Curiosamente, no momento em que o ato é extinto, em 78, estréia "Macunaíma". É quando entra em cena o encenador-criador. Ele enfeixa tudo nas próprias mãos, assume a autoria, ao contrário do diretor do TBC, que se dizia a serviço do ator, do teatro de equipe.
Agora, com o "Prêt-à-Porter", que ainda não vi, o Antunes já fala no ator-criador, fechando o que parece mais um ciclo.
Folha - A quantas anda o diário "Crônicas da Vida Teatral", que o sr. escreve desde os anos 60?
Magaldi -
Estou no 41º volume, com cerca de 400 páginas manuscritas em cada caderno. É ali que registro minhas impressões, já que estou fora da crítica militante há dez anos.

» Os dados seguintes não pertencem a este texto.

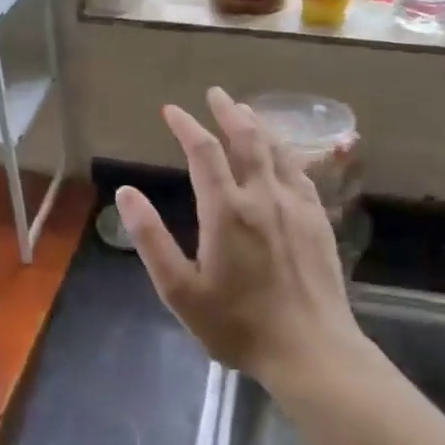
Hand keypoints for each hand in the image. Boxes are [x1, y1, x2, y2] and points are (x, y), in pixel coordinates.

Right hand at [115, 88, 364, 387]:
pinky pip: (300, 172)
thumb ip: (151, 239)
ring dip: (257, 125)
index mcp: (226, 211)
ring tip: (244, 111)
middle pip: (246, 139)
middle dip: (228, 112)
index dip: (186, 126)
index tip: (172, 110)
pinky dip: (285, 151)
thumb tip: (126, 193)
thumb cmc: (237, 324)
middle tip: (215, 93)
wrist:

Folha - Teremos a chance de ler um dia?
Magaldi -
Eu realmente não sei. Olha, são 16 mil páginas manuscritas. O que se vai fazer com isso? Transformar em livro de memórias? Pode ser. Anotei muito sobre o que se passou, por exemplo, após o golpe de 64, com censura, perseguição, aquela loucura toda.
Antes da Cacilda Becker morrer ela ficou internada mais de um mês no hospital São Luiz. Eu passava lá todos os dias e fazia uma nota para o jornal sobre sua saúde, entrevistava os amigos que iam visitá-la, e assim por diante.
Os cadernos têm muito da minha visão particular dos bastidores do teatro.